Agora du Management
La récente polémique
sur les vacances du nouveau président français sur un yacht m'amène aujourd'hui à vous parler de conflit d'intérêts.Voici la définition de Wikipédia :
Un conflit d'intérêt est une situation dans laquelle une personne ayant un poste de confiance, tel qu'un avocat, un homme politique, un cadre ou un dirigeant d'entreprise, a des intérêts professionnels ou personnels en concurrence. De tels intérêts en concurrence peuvent la mettre en difficulté pour accomplir sa tâche avec impartialité.

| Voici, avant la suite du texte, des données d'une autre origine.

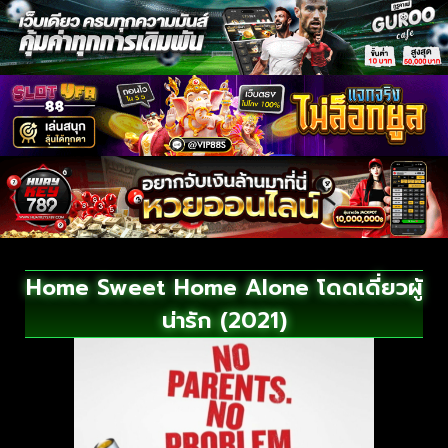
Home Sweet Home Alone โดดเดี่ยวผู้
น่ารัก (2021)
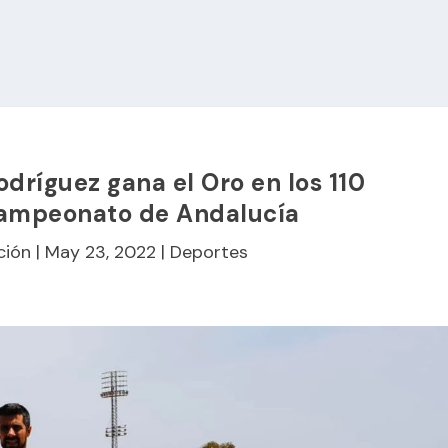
Rodríguez gana el Oro en los 110
Campeonato de Andalucía
ción
|
May 23, 2022
|
Deportes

Même s'il n'y a aucune preuve d'actes préjudiciables, un conflit d'intérêt peut créer une apparence d'indélicatesse susceptible de miner la confiance en la capacité de cette personne à agir correctement à son poste.
Source : Wikipédia
La charte éthique de PlaNet Finance apporte quelques compléments :
Un Conflit d’Intérêts désigne toute situation où un Collaborateur d’une ou plusieurs entités de l’Ensemble PlaNet Finance défend où détient un intérêt qui :
- Porte atteinte, semble raisonnablement porter atteinte ou est susceptible de porter atteinte à l’objectivité avec laquelle il doit prendre ses décisions et exercer ses fonctions ou ses responsabilités au profit des entités et en leur nom.
- Constitue ou semble raisonnablement constituer un avantage ou un gain matériel ou immatériel, corporel ou incorporel, direct ou indirect, pour lui-même ou pour toute autre personne morale ou physique aux intérêts desquelles il se trouve directement ou indirectement lié ou intéressé.
Les organismes à mettre en avant ce souci du conflit d'intérêts sont nombreux, en particulier dans les pays anglo-saxons ; ainsi, la fonction publique au Canada a établi un code complet traitant sous différents angles du conflit d'intérêt : le Code de valeurs et d'éthique de la fonction publique canadienne (ce site est également mis en référence par Olivier Bonnet sur Agora Vox).
L'esprit de cette charte est noble, la tâche est rude ; discerner le conflit d'intérêt peut s'avérer très difficile et peut relever d'un un véritable exercice de discipline.
En effet, existe-t-il des actes qui ne soient pas intéressés, même parmi ceux se voulant morals ?
Par exemple, La Rochefoucauld, au XVIIème, posait la problématique de la générosité : l'homme généreux pratique-t-il la générosité parce qu'il est généreux ? N'est-ce pas là une illusion? Ne se glisse-t-il pas parfois un calcul derrière la générosité ? N'arrive-t-il pas que l'on se montre généreux afin de lier l'autre à soi par quelque don ou bien afin de faire étalage de sa vertu devant les autres, en pratiquant une générosité ostentatoire ?
Pascal, à la même époque, formulait cela différemment : les hommes sont en proie à l'amour-propre. Aussi ont-ils une idée derrière la tête et cherchent-ils à se faire plaisir en tout si bien que rien n'est gratuit chez eux, tout étant mû par l'amour-propre.
Sade, un peu plus tard au XVIIIème allait un peu plus loin : la vertu est naïve, elle ignore la réalité du désir, de l'amour-propre ainsi que leurs stratégies.
Sans cautionner et généraliser ce ce constat implacable, il ressort que l'homme agit de manière intéressée ; il n'est cependant pas nécessaire d'y voir un vice systématique ; le plaisir peut motiver ses actes.
Kant (XVIIIème) pensait qu'il faut que le sentiment moral soit désintéressé, et qu'il ne se mêle rien en lui venant du calcul individuel ; la vraie moralité ne se sait pas morale ; elle est innocente.
L'important est la volonté de le devenir moral plus que l'être, un idéal, par essence peut-être impossible. Faisons déjà l'effort de ne pas se trouver dans ce type de conflits d'intérêt. L'exemple n'est certes pas donné mais, à chaque jour suffit sa peine.